---------- Records for this exercise ----------

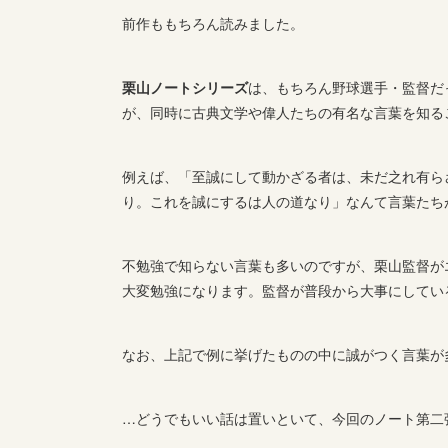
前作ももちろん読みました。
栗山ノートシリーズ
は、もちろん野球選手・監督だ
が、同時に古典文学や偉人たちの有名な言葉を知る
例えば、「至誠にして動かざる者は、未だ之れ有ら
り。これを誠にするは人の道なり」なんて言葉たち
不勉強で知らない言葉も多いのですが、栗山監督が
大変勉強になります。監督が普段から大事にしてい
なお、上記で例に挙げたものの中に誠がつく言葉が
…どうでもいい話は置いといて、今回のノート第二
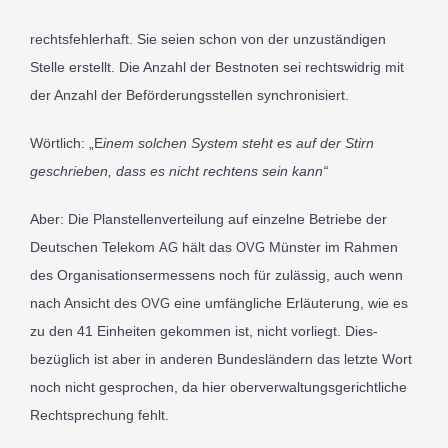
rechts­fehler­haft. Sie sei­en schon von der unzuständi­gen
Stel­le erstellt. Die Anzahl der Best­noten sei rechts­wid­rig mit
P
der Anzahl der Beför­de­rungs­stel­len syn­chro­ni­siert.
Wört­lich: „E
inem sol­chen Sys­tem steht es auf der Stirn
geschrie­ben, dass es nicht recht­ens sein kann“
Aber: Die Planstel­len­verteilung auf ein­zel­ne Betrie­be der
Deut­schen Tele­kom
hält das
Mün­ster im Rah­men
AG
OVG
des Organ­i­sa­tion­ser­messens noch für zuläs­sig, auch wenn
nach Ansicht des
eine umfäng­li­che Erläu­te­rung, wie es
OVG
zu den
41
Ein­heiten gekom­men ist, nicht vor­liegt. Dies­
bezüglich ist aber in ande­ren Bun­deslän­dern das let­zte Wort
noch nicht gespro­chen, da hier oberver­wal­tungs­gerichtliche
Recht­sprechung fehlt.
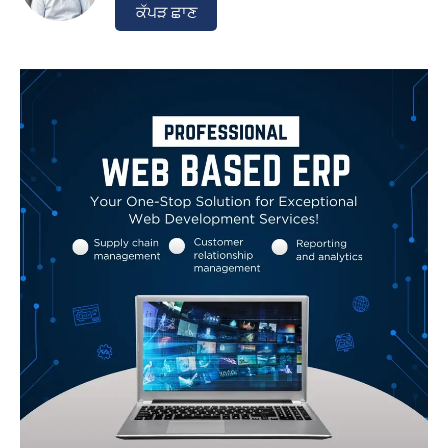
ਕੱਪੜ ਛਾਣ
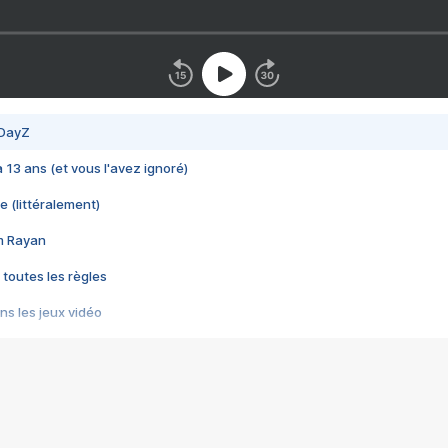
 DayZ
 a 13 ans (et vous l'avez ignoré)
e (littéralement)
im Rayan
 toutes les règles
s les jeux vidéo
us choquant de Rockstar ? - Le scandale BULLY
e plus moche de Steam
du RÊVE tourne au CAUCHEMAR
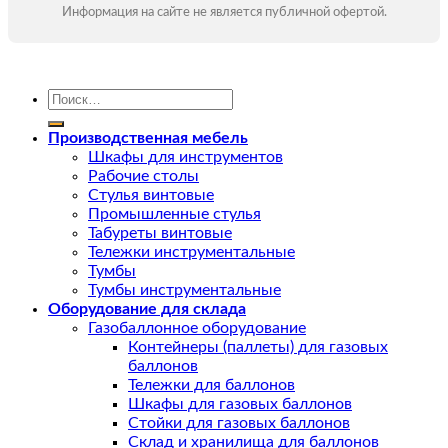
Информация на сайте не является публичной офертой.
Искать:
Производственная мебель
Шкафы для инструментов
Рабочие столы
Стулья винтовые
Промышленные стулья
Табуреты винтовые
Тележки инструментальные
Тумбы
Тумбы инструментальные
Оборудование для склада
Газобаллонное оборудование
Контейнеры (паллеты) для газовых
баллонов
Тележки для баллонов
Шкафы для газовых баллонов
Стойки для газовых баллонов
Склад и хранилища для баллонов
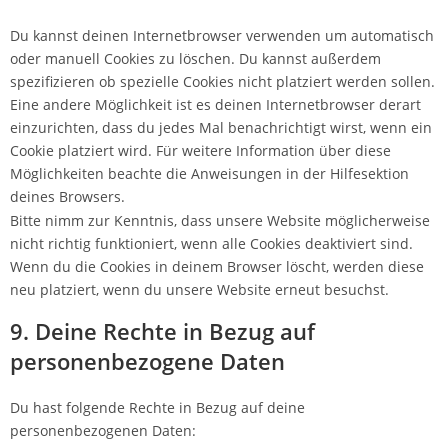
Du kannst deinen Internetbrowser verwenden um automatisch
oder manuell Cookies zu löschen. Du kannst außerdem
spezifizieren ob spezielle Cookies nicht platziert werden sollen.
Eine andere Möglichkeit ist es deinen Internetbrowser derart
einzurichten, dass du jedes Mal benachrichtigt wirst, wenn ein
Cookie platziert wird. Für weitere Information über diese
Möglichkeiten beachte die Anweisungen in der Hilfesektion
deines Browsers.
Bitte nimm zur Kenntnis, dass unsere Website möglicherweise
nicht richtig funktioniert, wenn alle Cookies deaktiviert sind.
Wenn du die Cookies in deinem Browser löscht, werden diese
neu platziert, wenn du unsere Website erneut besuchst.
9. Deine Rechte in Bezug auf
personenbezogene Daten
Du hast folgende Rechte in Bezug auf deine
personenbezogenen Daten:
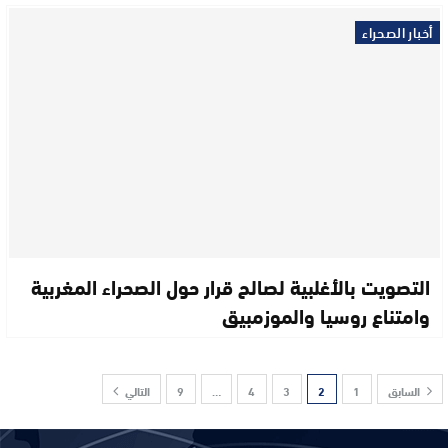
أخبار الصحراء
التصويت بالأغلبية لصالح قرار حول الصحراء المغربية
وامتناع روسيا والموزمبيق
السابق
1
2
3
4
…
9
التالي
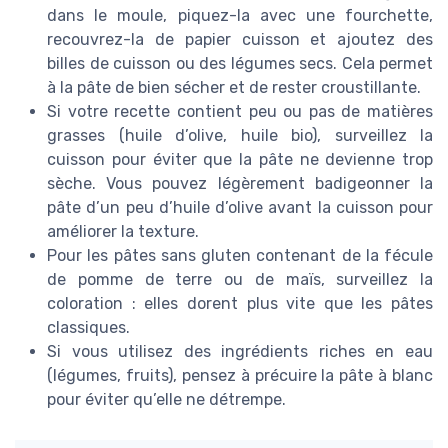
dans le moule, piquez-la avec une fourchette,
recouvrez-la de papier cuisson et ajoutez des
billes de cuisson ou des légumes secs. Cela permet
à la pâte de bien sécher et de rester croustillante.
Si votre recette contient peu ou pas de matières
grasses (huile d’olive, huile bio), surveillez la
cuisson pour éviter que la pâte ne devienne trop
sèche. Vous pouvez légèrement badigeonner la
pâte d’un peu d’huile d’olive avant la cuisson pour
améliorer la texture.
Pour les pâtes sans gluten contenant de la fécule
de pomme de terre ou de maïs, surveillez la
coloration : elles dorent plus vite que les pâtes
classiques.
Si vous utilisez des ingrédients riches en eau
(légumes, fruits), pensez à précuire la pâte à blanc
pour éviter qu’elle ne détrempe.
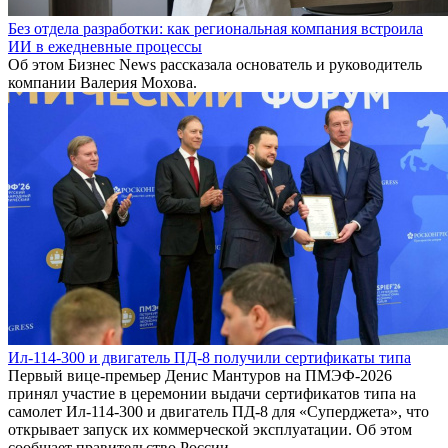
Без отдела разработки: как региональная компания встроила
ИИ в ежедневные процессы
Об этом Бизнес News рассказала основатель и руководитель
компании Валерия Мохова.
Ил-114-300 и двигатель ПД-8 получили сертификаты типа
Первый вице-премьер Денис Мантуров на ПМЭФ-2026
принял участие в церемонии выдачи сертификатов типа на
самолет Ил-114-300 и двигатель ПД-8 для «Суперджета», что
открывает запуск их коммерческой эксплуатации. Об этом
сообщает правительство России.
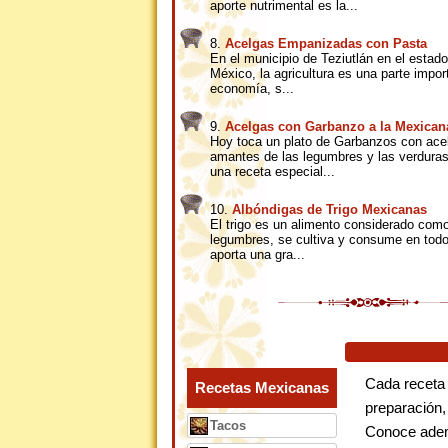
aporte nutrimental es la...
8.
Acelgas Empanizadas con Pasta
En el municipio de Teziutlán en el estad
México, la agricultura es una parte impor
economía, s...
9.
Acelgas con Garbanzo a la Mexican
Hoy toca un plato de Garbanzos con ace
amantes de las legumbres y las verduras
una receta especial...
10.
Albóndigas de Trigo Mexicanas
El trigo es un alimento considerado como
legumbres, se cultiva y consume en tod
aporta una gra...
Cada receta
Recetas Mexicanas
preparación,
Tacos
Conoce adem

----------

Prompt: The records above must be repeated in full and exactly, but without any of the pictures.

Response to this exercise:
前作ももちろん読みました。
栗山ノートシリーズ
は、もちろん野球選手・監督だ
が、同時に古典文学や偉人たちの有名な言葉を知る
例えば、「至誠にして動かざる者は、未だ之れ有ら
り。これを誠にするは人の道なり」なんて言葉たち
不勉強で知らない言葉も多いのですが、栗山監督が
大変勉強になります。監督が普段から大事にしてい
なお、上記で例に挙げたものの中に誠がつく言葉が
…どうでもいい話は置いといて、今回のノート第二
rechts­fehler­haft. Sie sei­en schon von der unzuständi­gen
Stel­le erstellt. Die Anzahl der Best­noten sei rechts­wid­rig mit
P
der Anzahl der Beför­de­rungs­stel­len syn­chro­ni­siert.
Wört­lich: „E
inem sol­chen Sys­tem steht es auf der Stirn
geschrie­ben, dass es nicht recht­ens sein kann“
Aber: Die Planstel­len­verteilung auf ein­zel­ne Betrie­be der
Deut­schen Tele­kom
hält das
Mün­ster im Rah­men
AG
OVG
des Organ­i­sa­tion­ser­messens noch für zuläs­sig, auch wenn
nach Ansicht des
eine umfäng­li­che Erläu­te­rung, wie es
OVG
zu den
41
Ein­heiten gekom­men ist, nicht vor­liegt. Dies­
bezüglich ist aber in ande­ren Bun­deslän­dern das let­zte Wort
noch nicht gespro­chen, da hier oberver­wal­tungs­gerichtliche
Recht­sprechung fehlt.
ਕੱਪੜ ਛਾਣ
 DayZ
 a 13 ans (et vous l'avez ignoré)
e (littéralement)
im Rayan
 toutes les règles
s les jeux vidéo
us choquant de Rockstar ? - Le scandale BULLY
e plus moche de Steam
du RÊVE tourne au CAUCHEMAR
Информация на сайте не является публичной офертой.
Искать:
Производственная мебель
Шкафы для инструментов
Рабочие столы
Стулья винтовые
Промышленные стулья
Табуреты винтовые
Тележки инструментальные
Тумбы
Тумбы инструментальные
Оборудование для склада
Газобаллонное оборудование
Контейнеры (паллеты) для газовых
баллонов
Тележки для баллонов
Шкафы для газовых баллонов
Стойки для газовых баллонов
Склад и хранилища для баллонов
Du kannst deinen Internetbrowser verwenden um automatisch
oder manuell Cookies zu löschen. Du kannst außerdem
spezifizieren ob spezielle Cookies nicht platziert werden sollen.
Eine andere Möglichkeit ist es deinen Internetbrowser derart
einzurichten, dass du jedes Mal benachrichtigt wirst, wenn ein
Cookie platziert wird. Für weitere Information über diese
Möglichkeiten beachte die Anweisungen in der Hilfesektion
deines Browsers.
Bitte nimm zur Kenntnis, dass unsere Website möglicherweise
nicht richtig funktioniert, wenn alle Cookies deaktiviert sind.
Wenn du die Cookies in deinem Browser löscht, werden diese
neu platziert, wenn du unsere Website erneut besuchst.
9. Deine Rechte in Bezug auf
personenbezogene Daten
Du hast folgende Rechte in Bezug auf deine
personenbezogenen Daten:
أخبار الصحراء
التصويت بالأغلبية لصالح قرار حول الصحراء المغربية
وامتناع روسيا والموزمبيق
السابق
1
2
3
4
…
9
التالي
dans le moule, piquez-la avec une fourchette,
recouvrez-la de papier cuisson et ajoutez des
billes de cuisson ou des légumes secs. Cela permet
à la pâte de bien sécher et de rester croustillante.
Si votre recette contient peu ou pas de matières
grasses (huile d’olive, huile bio), surveillez la
cuisson pour éviter que la pâte ne devienne trop
sèche. Vous pouvez légèrement badigeonner la
pâte d’un peu d’huile d’olive avant la cuisson pour
améliorer la texture.
Pour les pâtes sans gluten contenant de la fécule
de pomme de terre ou de maïs, surveillez la
coloration : elles dorent plus vite que les pâtes
classiques.
Si vous utilisez des ingrédients riches en eau
(légumes, fruits), pensez à précuire la pâte à blanc
pour éviter qu’elle ne détrempe.
Без отдела разработки: как региональная компания встроила
ИИ в ежедневные процессы
Об этом Бизнес News рассказала основатель и руководитель
компании Валерия Мохова.
Ил-114-300 и двигатель ПД-8 получили сертификаты типа
Первый вице-премьер Денис Мантуров на ПМЭФ-2026
принял участие в церемонии выдачи сертификатов типа на
самолет Ил-114-300 и двигатель ПД-8 для «Суперджета», что
открывает запуск их коммерческой эксплуатации. Об этом
сообщает правительство России.
aporte nutrimental es la...
8.
Acelgas Empanizadas con Pasta
En el municipio de Teziutlán en el estad
México, la agricultura es una parte impor
economía, s...
9.
Acelgas con Garbanzo a la Mexican
Hoy toca un plato de Garbanzos con ace
amantes de las legumbres y las verduras
una receta especial...
10.
Albóndigas de Trigo Mexicanas
El trigo es un alimento considerado como
legumbres, se cultiva y consume en tod
aporta una gra...
Cada receta
Recetas Mexicanas
preparación,
Tacos
Conoce adem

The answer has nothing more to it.